==== Records supplied
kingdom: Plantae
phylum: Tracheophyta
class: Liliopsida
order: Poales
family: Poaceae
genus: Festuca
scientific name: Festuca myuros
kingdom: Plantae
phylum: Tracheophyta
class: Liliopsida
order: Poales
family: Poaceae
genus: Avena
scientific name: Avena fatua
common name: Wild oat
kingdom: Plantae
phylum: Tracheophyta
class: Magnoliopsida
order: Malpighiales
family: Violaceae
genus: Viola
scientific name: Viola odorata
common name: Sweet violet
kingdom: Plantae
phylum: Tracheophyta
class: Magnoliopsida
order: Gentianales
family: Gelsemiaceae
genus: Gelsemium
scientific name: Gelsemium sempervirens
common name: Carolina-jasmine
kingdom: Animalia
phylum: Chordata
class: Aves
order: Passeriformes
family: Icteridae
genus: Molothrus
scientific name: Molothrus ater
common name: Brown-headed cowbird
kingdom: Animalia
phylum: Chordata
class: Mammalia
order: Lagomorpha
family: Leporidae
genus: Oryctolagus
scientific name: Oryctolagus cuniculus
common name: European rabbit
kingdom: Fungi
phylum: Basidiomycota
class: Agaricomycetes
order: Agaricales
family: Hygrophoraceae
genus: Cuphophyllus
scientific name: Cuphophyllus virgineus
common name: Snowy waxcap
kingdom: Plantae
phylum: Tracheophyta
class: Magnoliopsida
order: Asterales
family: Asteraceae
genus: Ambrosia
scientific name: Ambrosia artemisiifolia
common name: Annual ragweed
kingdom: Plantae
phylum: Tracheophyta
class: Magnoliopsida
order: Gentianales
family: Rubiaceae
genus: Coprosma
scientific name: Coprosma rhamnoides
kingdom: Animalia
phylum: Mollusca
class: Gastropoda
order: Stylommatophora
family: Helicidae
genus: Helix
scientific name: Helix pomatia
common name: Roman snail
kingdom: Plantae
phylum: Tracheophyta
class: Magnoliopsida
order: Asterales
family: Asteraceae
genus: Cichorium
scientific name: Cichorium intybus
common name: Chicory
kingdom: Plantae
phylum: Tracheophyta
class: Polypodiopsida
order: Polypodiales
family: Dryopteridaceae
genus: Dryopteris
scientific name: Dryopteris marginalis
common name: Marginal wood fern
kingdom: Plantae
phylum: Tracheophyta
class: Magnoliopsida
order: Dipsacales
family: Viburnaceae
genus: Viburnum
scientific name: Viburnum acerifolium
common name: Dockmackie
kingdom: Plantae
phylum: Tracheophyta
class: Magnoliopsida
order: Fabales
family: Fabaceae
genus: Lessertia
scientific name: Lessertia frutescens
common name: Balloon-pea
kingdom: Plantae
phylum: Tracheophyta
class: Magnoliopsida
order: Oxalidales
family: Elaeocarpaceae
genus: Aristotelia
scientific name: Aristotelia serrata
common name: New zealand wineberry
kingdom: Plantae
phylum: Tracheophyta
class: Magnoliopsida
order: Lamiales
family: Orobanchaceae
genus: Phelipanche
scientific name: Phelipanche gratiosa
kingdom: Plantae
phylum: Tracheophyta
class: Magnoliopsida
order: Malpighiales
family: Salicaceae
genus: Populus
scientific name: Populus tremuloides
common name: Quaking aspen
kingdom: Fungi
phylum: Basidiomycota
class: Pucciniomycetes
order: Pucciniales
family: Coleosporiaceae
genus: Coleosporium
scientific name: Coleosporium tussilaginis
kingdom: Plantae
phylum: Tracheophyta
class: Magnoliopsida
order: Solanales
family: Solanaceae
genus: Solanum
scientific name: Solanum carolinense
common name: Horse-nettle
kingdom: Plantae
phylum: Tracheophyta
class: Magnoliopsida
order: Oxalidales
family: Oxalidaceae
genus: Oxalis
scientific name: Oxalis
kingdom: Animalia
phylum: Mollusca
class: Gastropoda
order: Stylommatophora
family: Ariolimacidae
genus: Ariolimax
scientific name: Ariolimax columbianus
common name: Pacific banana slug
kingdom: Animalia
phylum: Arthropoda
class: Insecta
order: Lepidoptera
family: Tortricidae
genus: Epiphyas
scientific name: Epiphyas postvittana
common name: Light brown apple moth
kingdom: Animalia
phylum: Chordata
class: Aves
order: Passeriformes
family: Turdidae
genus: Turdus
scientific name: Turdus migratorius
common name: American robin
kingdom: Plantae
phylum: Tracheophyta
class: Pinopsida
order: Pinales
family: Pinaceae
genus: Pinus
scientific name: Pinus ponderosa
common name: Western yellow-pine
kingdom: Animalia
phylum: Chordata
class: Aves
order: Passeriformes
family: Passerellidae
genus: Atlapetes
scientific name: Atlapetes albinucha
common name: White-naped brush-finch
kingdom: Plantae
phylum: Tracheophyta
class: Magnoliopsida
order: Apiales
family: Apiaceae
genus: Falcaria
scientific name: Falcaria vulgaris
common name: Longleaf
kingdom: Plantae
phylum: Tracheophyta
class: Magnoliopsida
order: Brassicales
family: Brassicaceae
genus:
========
Convert all of the data above into a JSON array of strings, one string per line, with any blank lines omitted.

Answer to the task —
[
  "kingdom: Plantae",
  "phylum: Tracheophyta",
  "class: Liliopsida",
  "order: Poales",
  "family: Poaceae",
  "genus: Festuca",
  "scientific name: Festuca myuros",
  "kingdom: Plantae",
  "phylum: Tracheophyta",
  "class: Liliopsida",
  "order: Poales",
  "family: Poaceae",
  "genus: Avena",
  "scientific name: Avena fatua",
  "common name: Wild oat",
  "kingdom: Plantae",
  "phylum: Tracheophyta",
  "class: Magnoliopsida",
  "order: Malpighiales",
  "family: Violaceae",
  "genus: Viola",
  "scientific name: Viola odorata",
  "common name: Sweet violet",
  "kingdom: Plantae",
  "phylum: Tracheophyta",
  "class: Magnoliopsida",
  "order: Gentianales",
  "family: Gelsemiaceae",
  "genus: Gelsemium",
  "scientific name: Gelsemium sempervirens",
  "common name: Carolina-jasmine",
  "kingdom: Animalia",
  "phylum: Chordata",
  "class: Aves",
  "order: Passeriformes",
  "family: Icteridae",
  "genus: Molothrus",
  "scientific name: Molothrus ater",
  "common name: Brown-headed cowbird",
  "kingdom: Animalia",
  "phylum: Chordata",
  "class: Mammalia",
  "order: Lagomorpha",
  "family: Leporidae",
  "genus: Oryctolagus",
  "scientific name: Oryctolagus cuniculus",
  "common name: European rabbit",
  "kingdom: Fungi",
  "phylum: Basidiomycota",
  "class: Agaricomycetes",
  "order: Agaricales",
  "family: Hygrophoraceae",
  "genus: Cuphophyllus",
  "scientific name: Cuphophyllus virgineus",
  "common name: Snowy waxcap",
  "kingdom: Plantae",
  "phylum: Tracheophyta",
  "class: Magnoliopsida",
  "order: Asterales",
  "family: Asteraceae",
  "genus: Ambrosia",
  "scientific name: Ambrosia artemisiifolia",
  "common name: Annual ragweed",
  "kingdom: Plantae",
  "phylum: Tracheophyta",
  "class: Magnoliopsida",
  "order: Gentianales",
  "family: Rubiaceae",
  "genus: Coprosma",
  "scientific name: Coprosma rhamnoides",
  "kingdom: Animalia",
  "phylum: Mollusca",
  "class: Gastropoda",
  "order: Stylommatophora",
  "family: Helicidae",
  "genus: Helix",
  "scientific name: Helix pomatia",
  "common name: Roman snail",
  "kingdom: Plantae",
  "phylum: Tracheophyta",
  "class: Magnoliopsida",
  "order: Asterales",
  "family: Asteraceae",
  "genus: Cichorium",
  "scientific name: Cichorium intybus",
  "common name: Chicory",
  "kingdom: Plantae",
  "phylum: Tracheophyta",
  "class: Polypodiopsida",
  "order: Polypodiales",
  "family: Dryopteridaceae",
  "genus: Dryopteris",
  "scientific name: Dryopteris marginalis",
  "common name: Marginal wood fern",
  "kingdom: Plantae",
  "phylum: Tracheophyta",
  "class: Magnoliopsida",
  "order: Dipsacales",
  "family: Viburnaceae",
  "genus: Viburnum",
  "scientific name: Viburnum acerifolium",
  "common name: Dockmackie",
  "kingdom: Plantae",
  "phylum: Tracheophyta",
  "class: Magnoliopsida",
  "order: Fabales",
  "family: Fabaceae",
  "genus: Lessertia",
  "scientific name: Lessertia frutescens",
  "common name: Balloon-pea",
  "kingdom: Plantae",
  "phylum: Tracheophyta",
  "class: Magnoliopsida",
  "order: Oxalidales",
  "family: Elaeocarpaceae",
  "genus: Aristotelia",
  "scientific name: Aristotelia serrata",
  "common name: New zealand wineberry",
  "kingdom: Plantae",
  "phylum: Tracheophyta",
  "class: Magnoliopsida",
  "order: Lamiales",
  "family: Orobanchaceae",
  "genus: Phelipanche",
  "scientific name: Phelipanche gratiosa",
  "kingdom: Plantae",
  "phylum: Tracheophyta",
  "class: Magnoliopsida",
  "order: Malpighiales",
  "family: Salicaceae",
  "genus: Populus",
  "scientific name: Populus tremuloides",
  "common name: Quaking aspen",
  "kingdom: Fungi",
  "phylum: Basidiomycota",
  "class: Pucciniomycetes",
  "order: Pucciniales",
  "family: Coleosporiaceae",
  "genus: Coleosporium",
  "scientific name: Coleosporium tussilaginis",
  "kingdom: Plantae",
  "phylum: Tracheophyta",
  "class: Magnoliopsida",
  "order: Solanales",
  "family: Solanaceae",
  "genus: Solanum",
  "scientific name: Solanum carolinense",
  "common name: Horse-nettle",
  "kingdom: Plantae",
  "phylum: Tracheophyta",
  "class: Magnoliopsida",
  "order: Oxalidales",
  "family: Oxalidaceae",
  "genus: Oxalis",
  "scientific name: Oxalis",
  "kingdom: Animalia",
  "phylum: Mollusca",
  "class: Gastropoda",
  "order: Stylommatophora",
  "family: Ariolimacidae",
  "genus: Ariolimax",
  "scientific name: Ariolimax columbianus",
  "common name: Pacific banana slug",
  "kingdom: Animalia",
  "phylum: Arthropoda",
  "class: Insecta",
  "order: Lepidoptera",
  "family: Tortricidae",
  "genus: Epiphyas",
  "scientific name: Epiphyas postvittana",
  "common name: Light brown apple moth",
  "kingdom: Animalia",
  "phylum: Chordata",
  "class: Aves",
  "order: Passeriformes",
  "family: Turdidae",
  "genus: Turdus",
  "scientific name: Turdus migratorius",
  "common name: American robin",
  "kingdom: Plantae",
  "phylum: Tracheophyta",
  "class: Pinopsida",
  "order: Pinales",
  "family: Pinaceae",
  "genus: Pinus",
  "scientific name: Pinus ponderosa",
  "common name: Western yellow-pine",
  "kingdom: Animalia",
  "phylum: Chordata",
  "class: Aves",
  "order: Passeriformes",
  "family: Passerellidae",
  "genus: Atlapetes",
  "scientific name: Atlapetes albinucha",
  "common name: White-naped brush-finch",
  "kingdom: Plantae",
  "phylum: Tracheophyta",
  "class: Magnoliopsida",
  "order: Apiales",
  "family: Apiaceae",
  "genus: Falcaria",
  "scientific name: Falcaria vulgaris",
  "common name: Longleaf",
  "kingdom: Plantae",
  "phylum: Tracheophyta",
  "class: Magnoliopsida",
  "order: Brassicales",
  "family: Brassicaceae",
  "genus:"
]